■ Objective: Set down every line of the listing below with no changes at all.

Records contained in a dataset
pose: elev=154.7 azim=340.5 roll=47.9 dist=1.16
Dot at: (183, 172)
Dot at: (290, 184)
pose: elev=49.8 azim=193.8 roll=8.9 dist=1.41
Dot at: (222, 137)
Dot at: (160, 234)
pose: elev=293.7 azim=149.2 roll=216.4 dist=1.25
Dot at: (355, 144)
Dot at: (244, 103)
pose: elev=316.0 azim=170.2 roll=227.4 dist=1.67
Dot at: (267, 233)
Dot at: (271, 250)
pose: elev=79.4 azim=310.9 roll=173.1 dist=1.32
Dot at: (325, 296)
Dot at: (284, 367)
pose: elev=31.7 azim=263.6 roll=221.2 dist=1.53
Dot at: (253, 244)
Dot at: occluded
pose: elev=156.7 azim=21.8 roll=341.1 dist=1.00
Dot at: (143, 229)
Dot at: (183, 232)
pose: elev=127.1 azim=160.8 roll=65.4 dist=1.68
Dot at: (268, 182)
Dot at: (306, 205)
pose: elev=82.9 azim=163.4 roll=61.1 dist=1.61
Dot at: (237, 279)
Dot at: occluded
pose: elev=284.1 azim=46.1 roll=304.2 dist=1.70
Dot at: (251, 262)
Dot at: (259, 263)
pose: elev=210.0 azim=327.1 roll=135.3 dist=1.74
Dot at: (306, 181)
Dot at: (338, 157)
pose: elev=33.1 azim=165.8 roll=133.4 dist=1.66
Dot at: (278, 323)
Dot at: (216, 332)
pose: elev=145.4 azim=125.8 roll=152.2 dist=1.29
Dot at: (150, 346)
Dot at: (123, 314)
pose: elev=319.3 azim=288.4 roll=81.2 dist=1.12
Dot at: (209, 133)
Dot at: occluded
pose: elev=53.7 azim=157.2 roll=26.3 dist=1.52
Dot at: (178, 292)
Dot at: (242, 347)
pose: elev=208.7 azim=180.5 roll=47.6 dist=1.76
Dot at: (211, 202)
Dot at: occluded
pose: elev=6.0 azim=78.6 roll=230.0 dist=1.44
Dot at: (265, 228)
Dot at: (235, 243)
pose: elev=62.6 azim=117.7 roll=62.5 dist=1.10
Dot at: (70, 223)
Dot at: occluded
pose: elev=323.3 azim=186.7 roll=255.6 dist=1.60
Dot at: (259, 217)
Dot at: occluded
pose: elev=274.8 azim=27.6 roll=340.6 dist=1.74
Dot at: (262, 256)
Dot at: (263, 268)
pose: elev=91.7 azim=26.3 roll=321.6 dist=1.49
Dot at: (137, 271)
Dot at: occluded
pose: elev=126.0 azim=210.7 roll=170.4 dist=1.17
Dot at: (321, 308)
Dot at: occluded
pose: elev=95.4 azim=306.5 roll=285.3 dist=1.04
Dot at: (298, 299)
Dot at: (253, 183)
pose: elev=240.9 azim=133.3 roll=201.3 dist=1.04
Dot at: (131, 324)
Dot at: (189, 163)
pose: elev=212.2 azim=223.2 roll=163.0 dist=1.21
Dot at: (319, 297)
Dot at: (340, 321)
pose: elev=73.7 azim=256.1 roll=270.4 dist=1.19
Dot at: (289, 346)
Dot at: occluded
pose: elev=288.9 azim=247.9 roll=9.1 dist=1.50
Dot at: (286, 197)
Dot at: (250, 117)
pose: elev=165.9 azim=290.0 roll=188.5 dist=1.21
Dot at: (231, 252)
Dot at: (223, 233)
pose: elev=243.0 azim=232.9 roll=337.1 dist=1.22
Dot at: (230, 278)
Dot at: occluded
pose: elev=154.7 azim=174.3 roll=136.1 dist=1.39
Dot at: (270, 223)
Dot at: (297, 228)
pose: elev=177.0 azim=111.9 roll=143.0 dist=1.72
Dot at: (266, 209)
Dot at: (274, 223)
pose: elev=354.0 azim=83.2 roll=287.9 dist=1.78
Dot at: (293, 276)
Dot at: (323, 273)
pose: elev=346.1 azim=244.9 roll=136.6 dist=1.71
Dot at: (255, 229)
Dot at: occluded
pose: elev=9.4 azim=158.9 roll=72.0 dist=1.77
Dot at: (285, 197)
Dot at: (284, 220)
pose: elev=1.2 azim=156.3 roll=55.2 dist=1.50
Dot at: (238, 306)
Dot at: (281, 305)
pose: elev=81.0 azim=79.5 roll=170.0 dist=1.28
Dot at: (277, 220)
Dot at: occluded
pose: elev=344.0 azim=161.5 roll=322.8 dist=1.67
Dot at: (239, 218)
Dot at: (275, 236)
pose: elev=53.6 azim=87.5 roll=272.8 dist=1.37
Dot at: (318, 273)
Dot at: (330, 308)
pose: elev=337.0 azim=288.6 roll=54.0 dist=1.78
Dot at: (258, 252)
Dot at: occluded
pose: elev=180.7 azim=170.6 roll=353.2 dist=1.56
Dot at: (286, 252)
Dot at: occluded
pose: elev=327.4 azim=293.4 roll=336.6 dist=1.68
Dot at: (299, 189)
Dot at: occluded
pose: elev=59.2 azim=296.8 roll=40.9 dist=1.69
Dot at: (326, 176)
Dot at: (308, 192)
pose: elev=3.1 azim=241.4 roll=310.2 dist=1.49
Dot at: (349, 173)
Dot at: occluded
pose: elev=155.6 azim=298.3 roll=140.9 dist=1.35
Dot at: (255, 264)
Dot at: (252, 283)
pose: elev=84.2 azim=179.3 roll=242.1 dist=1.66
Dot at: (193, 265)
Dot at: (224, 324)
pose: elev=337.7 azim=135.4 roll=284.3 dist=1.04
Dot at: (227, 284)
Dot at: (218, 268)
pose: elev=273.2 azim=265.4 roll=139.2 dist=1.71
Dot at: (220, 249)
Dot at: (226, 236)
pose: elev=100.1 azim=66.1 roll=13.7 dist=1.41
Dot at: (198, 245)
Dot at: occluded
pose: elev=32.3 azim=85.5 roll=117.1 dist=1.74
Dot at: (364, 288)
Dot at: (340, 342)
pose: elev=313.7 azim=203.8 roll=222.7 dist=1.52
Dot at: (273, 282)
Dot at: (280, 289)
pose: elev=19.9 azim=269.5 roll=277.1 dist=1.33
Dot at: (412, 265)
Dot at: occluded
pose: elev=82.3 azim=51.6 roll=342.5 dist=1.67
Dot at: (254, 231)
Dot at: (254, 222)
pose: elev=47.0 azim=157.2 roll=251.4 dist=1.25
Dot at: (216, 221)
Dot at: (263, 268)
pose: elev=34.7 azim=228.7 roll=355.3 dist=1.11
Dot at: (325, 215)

■ Full solution:
pose: elev=154.7 azim=340.5 roll=47.9 dist=1.16
Dot at: (183, 172)
Dot at: (290, 184)
pose: elev=49.8 azim=193.8 roll=8.9 dist=1.41
Dot at: (222, 137)
Dot at: (160, 234)
pose: elev=293.7 azim=149.2 roll=216.4 dist=1.25
Dot at: (355, 144)
Dot at: (244, 103)
pose: elev=316.0 azim=170.2 roll=227.4 dist=1.67
Dot at: (267, 233)
Dot at: (271, 250)
pose: elev=79.4 azim=310.9 roll=173.1 dist=1.32
Dot at: (325, 296)
Dot at: (284, 367)
pose: elev=31.7 azim=263.6 roll=221.2 dist=1.53
Dot at: (253, 244)
Dot at: occluded
pose: elev=156.7 azim=21.8 roll=341.1 dist=1.00
Dot at: (143, 229)
Dot at: (183, 232)
pose: elev=127.1 azim=160.8 roll=65.4 dist=1.68
Dot at: (268, 182)
Dot at: (306, 205)
pose: elev=82.9 azim=163.4 roll=61.1 dist=1.61
Dot at: (237, 279)
Dot at: occluded
pose: elev=284.1 azim=46.1 roll=304.2 dist=1.70
Dot at: (251, 262)
Dot at: (259, 263)
pose: elev=210.0 azim=327.1 roll=135.3 dist=1.74
Dot at: (306, 181)
Dot at: (338, 157)
pose: elev=33.1 azim=165.8 roll=133.4 dist=1.66
Dot at: (278, 323)
Dot at: (216, 332)
pose: elev=145.4 azim=125.8 roll=152.2 dist=1.29
Dot at: (150, 346)
Dot at: (123, 314)
pose: elev=319.3 azim=288.4 roll=81.2 dist=1.12
Dot at: (209, 133)
Dot at: occluded
pose: elev=53.7 azim=157.2 roll=26.3 dist=1.52
Dot at: (178, 292)
Dot at: (242, 347)
pose: elev=208.7 azim=180.5 roll=47.6 dist=1.76
Dot at: (211, 202)
Dot at: occluded
pose: elev=6.0 azim=78.6 roll=230.0 dist=1.44
Dot at: (265, 228)
Dot at: (235, 243)
pose: elev=62.6 azim=117.7 roll=62.5 dist=1.10
Dot at: (70, 223)
Dot at: occluded
pose: elev=323.3 azim=186.7 roll=255.6 dist=1.60
Dot at: (259, 217)
Dot at: occluded
pose: elev=274.8 azim=27.6 roll=340.6 dist=1.74
Dot at: (262, 256)
Dot at: (263, 268)
pose: elev=91.7 azim=26.3 roll=321.6 dist=1.49
Dot at: (137, 271)
Dot at: occluded
pose: elev=126.0 azim=210.7 roll=170.4 dist=1.17
Dot at: (321, 308)
Dot at: occluded
pose: elev=95.4 azim=306.5 roll=285.3 dist=1.04
Dot at: (298, 299)
Dot at: (253, 183)
pose: elev=240.9 azim=133.3 roll=201.3 dist=1.04
Dot at: (131, 324)
Dot at: (189, 163)
pose: elev=212.2 azim=223.2 roll=163.0 dist=1.21
Dot at: (319, 297)
Dot at: (340, 321)
pose: elev=73.7 azim=256.1 roll=270.4 dist=1.19
Dot at: (289, 346)
Dot at: occluded
pose: elev=288.9 azim=247.9 roll=9.1 dist=1.50
Dot at: (286, 197)
Dot at: (250, 117)
pose: elev=165.9 azim=290.0 roll=188.5 dist=1.21
Dot at: (231, 252)
Dot at: (223, 233)
pose: elev=243.0 azim=232.9 roll=337.1 dist=1.22
Dot at: (230, 278)
Dot at: occluded
pose: elev=154.7 azim=174.3 roll=136.1 dist=1.39
Dot at: (270, 223)
Dot at: (297, 228)
pose: elev=177.0 azim=111.9 roll=143.0 dist=1.72
Dot at: (266, 209)
Dot at: (274, 223)
pose: elev=354.0 azim=83.2 roll=287.9 dist=1.78
Dot at: (293, 276)
Dot at: (323, 273)
pose: elev=346.1 azim=244.9 roll=136.6 dist=1.71
Dot at: (255, 229)
Dot at: occluded
pose: elev=9.4 azim=158.9 roll=72.0 dist=1.77
Dot at: (285, 197)
Dot at: (284, 220)
pose: elev=1.2 azim=156.3 roll=55.2 dist=1.50
Dot at: (238, 306)
Dot at: (281, 305)
pose: elev=81.0 azim=79.5 roll=170.0 dist=1.28
Dot at: (277, 220)
Dot at: occluded
pose: elev=344.0 azim=161.5 roll=322.8 dist=1.67
Dot at: (239, 218)
Dot at: (275, 236)
pose: elev=53.6 azim=87.5 roll=272.8 dist=1.37
Dot at: (318, 273)
Dot at: (330, 308)
pose: elev=337.0 azim=288.6 roll=54.0 dist=1.78
Dot at: (258, 252)
Dot at: occluded
pose: elev=180.7 azim=170.6 roll=353.2 dist=1.56
Dot at: (286, 252)
Dot at: occluded
pose: elev=327.4 azim=293.4 roll=336.6 dist=1.68
Dot at: (299, 189)
Dot at: occluded
pose: elev=59.2 azim=296.8 roll=40.9 dist=1.69
Dot at: (326, 176)
Dot at: (308, 192)
pose: elev=3.1 azim=241.4 roll=310.2 dist=1.49
Dot at: (349, 173)
Dot at: occluded
pose: elev=155.6 azim=298.3 roll=140.9 dist=1.35
Dot at: (255, 264)
Dot at: (252, 283)
pose: elev=84.2 azim=179.3 roll=242.1 dist=1.66
Dot at: (193, 265)
Dot at: (224, 324)
pose: elev=337.7 azim=135.4 roll=284.3 dist=1.04
Dot at: (227, 284)
Dot at: (218, 268)
pose: elev=273.2 azim=265.4 roll=139.2 dist=1.71
Dot at: (220, 249)
Dot at: (226, 236)
pose: elev=100.1 azim=66.1 roll=13.7 dist=1.41
Dot at: (198, 245)
Dot at: occluded
pose: elev=32.3 azim=85.5 roll=117.1 dist=1.74
Dot at: (364, 288)
Dot at: (340, 342)
pose: elev=313.7 azim=203.8 roll=222.7 dist=1.52
Dot at: (273, 282)
Dot at: (280, 289)
pose: elev=19.9 azim=269.5 roll=277.1 dist=1.33
Dot at: (412, 265)
Dot at: occluded
pose: elev=82.3 azim=51.6 roll=342.5 dist=1.67
Dot at: (254, 231)
Dot at: (254, 222)
pose: elev=47.0 azim=157.2 roll=251.4 dist=1.25
Dot at: (216, 221)
Dot at: (263, 268)
pose: elev=34.7 azim=228.7 roll=355.3 dist=1.11
Dot at: (325, 215)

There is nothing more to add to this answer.